TASK PROMPT >>
Below is a listing. Quote from it, exactly, the lines from the one containing "histopathology image of" down to the one containing "adenocarcinoma was stained", both ends included, and nothing else.

INPUT DATA >>

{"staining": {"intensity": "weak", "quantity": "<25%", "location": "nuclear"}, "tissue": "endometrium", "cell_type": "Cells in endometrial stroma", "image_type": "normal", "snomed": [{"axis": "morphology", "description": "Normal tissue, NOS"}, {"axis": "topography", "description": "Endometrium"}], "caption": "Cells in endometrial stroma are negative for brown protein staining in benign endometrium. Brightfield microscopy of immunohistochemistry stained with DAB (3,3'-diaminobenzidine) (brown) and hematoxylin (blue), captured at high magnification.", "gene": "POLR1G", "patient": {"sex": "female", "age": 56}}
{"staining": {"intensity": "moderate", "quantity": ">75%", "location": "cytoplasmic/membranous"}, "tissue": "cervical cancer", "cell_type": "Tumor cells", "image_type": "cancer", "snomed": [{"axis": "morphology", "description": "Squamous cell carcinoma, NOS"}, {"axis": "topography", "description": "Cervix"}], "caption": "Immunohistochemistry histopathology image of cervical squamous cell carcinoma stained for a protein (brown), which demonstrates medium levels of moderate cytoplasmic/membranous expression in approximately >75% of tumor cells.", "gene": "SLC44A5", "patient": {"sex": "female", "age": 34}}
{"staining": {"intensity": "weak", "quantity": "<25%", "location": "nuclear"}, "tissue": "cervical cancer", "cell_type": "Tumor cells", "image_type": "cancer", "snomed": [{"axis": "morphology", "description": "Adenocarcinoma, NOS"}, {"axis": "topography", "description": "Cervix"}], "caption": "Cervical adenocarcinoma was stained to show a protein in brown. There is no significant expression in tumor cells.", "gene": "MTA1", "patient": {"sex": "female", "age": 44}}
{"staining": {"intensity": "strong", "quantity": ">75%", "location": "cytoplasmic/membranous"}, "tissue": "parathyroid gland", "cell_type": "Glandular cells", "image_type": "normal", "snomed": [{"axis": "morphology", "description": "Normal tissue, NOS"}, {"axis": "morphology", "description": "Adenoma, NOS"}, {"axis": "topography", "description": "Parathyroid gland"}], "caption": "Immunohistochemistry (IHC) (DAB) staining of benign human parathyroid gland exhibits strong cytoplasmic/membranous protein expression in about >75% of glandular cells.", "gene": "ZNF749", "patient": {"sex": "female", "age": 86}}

COMPLETED TASK >>
{"staining": {"intensity": "moderate", "quantity": ">75%", "location": "cytoplasmic/membranous"}, "tissue": "cervical cancer", "cell_type": "Tumor cells", "image_type": "cancer", "snomed": [{"axis": "morphology", "description": "Squamous cell carcinoma, NOS"}, {"axis": "topography", "description": "Cervix"}], "caption": "Immunohistochemistry histopathology image of cervical squamous cell carcinoma stained for a protein (brown), which demonstrates medium levels of moderate cytoplasmic/membranous expression in approximately >75% of tumor cells.", "gene": "SLC44A5", "patient": {"sex": "female", "age": 34}}
{"staining": {"intensity": "weak", "quantity": "<25%", "location": "nuclear"}, "tissue": "cervical cancer", "cell_type": "Tumor cells", "image_type": "cancer", "snomed": [{"axis": "morphology", "description": "Adenocarcinoma, NOS"}, {"axis": "topography", "description": "Cervix"}], "caption": "Cervical adenocarcinoma was stained to show a protein in brown. There is no significant expression in tumor cells.", "gene": "MTA1", "patient": {"sex": "female", "age": 44}}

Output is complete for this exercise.